Exercise instructions
Each line of the material below is to be given again exactly.

Data supplied

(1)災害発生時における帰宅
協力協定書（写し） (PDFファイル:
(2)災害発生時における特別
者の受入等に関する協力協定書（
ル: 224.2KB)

Response to this exercise
(1)災害発生時における帰宅
協力協定書（写し） (PDFファイル:
(2)災害発生時における特別
者の受入等に関する協力協定書（
ル: 224.2KB)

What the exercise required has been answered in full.